### Directions
**a)** From the AWS credential clean-up text, print the passage starting at "Prerequisites" and ending at "the CloudFormation template.".
**b)** According to the AWS credential clean-up text, what is the name of the parameter that Tanzu Mission Control uses?

### Source document
____

You can manually delete the remnants of your account credential in your AWS account if the procedure to delete a credential through Tanzu Mission Control fails to do so.

There are three types of things that are deployed in the AWS account that you need to clean up to complete the deletion: the lambdas, the Cloud Watch Events, and an ssm parameter.

This manual clean-up method is required only if the force credential delete fails.

Prerequisites

Log in to your AWS account.

Procedure

  1. Find and delete the lambdas. To find the lambdas, from the AWS console, navigate to Lambda > Functions and search by tag. Tanzu Mission Control adds two types of tags to the lambdas:
    • account-uid.cloud.vmware.com is the user account/org_id
    • account.tmc.cloud.vmware.com is the name of the credential
  2. Find and delete the Cloud Watch events, which are listed under the Amazon Event bridge rules. These have the same tags applied as above, and there are two event rules that correspond to the two lambdas from the previous step.
  3. Search for the ssm paramater in the Amazon Systems Manager parameter store. There is one parameter that Tanzu Mission Control uses called the agent token, and it has the same two tags as above.
  4. Locate and delete the CloudFormation template.

____

### Provided records
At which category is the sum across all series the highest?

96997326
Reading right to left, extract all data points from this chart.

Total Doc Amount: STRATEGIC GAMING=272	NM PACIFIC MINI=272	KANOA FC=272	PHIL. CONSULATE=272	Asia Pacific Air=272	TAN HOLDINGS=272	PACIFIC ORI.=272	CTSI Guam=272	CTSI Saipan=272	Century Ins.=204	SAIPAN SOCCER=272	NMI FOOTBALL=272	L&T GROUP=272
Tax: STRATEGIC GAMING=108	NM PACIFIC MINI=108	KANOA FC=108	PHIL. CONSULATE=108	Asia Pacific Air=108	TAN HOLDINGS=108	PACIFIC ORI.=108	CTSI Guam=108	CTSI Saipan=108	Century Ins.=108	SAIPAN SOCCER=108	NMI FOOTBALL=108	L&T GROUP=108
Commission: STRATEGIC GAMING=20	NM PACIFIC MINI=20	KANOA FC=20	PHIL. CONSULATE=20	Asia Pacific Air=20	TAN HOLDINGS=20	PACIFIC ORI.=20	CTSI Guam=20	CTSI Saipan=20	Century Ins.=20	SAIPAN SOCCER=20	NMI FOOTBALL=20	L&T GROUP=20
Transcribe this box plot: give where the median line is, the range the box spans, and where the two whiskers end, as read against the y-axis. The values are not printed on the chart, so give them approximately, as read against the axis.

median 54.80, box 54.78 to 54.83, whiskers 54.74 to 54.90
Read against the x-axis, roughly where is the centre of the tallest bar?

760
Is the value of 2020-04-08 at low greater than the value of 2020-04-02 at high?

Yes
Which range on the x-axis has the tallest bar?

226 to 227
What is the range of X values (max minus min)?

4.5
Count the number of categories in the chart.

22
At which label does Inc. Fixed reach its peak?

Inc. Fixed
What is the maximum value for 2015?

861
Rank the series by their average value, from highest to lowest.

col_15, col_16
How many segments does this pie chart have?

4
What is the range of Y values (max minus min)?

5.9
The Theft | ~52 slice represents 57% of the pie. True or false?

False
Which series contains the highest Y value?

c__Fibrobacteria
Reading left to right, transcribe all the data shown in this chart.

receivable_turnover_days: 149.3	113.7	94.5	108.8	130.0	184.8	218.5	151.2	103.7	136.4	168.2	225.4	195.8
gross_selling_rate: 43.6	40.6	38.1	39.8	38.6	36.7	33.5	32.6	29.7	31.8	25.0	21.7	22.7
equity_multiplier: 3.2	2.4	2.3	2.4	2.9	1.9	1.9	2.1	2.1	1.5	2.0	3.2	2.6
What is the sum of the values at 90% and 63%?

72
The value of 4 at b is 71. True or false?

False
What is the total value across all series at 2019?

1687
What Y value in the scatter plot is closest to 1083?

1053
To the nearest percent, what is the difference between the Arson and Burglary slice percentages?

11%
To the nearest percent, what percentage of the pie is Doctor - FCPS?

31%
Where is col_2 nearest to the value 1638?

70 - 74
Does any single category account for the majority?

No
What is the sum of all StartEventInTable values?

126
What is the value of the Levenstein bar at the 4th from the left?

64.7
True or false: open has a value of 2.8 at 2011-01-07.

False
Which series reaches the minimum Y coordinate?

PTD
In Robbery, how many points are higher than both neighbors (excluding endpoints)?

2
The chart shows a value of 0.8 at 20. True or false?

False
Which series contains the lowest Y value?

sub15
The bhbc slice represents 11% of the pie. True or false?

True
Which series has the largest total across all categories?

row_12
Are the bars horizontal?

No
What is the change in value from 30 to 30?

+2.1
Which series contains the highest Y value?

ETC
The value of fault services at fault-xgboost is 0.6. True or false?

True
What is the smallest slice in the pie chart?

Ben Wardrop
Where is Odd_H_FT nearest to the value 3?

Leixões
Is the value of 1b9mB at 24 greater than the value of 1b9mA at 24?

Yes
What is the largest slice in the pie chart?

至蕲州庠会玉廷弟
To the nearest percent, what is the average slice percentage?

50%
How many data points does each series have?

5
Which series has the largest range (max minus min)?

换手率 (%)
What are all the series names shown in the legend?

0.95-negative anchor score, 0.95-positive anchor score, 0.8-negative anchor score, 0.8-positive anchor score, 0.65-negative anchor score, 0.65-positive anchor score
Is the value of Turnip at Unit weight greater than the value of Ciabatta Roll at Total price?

____

### Per-task outputs
**a)**
Prerequisites

Log in to your AWS account.

Procedure

  1. Find and delete the lambdas. To find the lambdas, from the AWS console, navigate to Lambda > Functions and search by tag. Tanzu Mission Control adds two types of tags to the lambdas:
    • account-uid.cloud.vmware.com is the user account/org_id
    • account.tmc.cloud.vmware.com is the name of the credential
  2. Find and delete the Cloud Watch events, which are listed under the Amazon Event bridge rules. These have the same tags applied as above, and there are two event rules that correspond to the two lambdas from the previous step.
  3. Search for the ssm paramater in the Amazon Systems Manager parameter store. There is one parameter that Tanzu Mission Control uses called the agent token, and it has the same two tags as above.
  4. Locate and delete the CloudFormation template.

**b)** The agent token.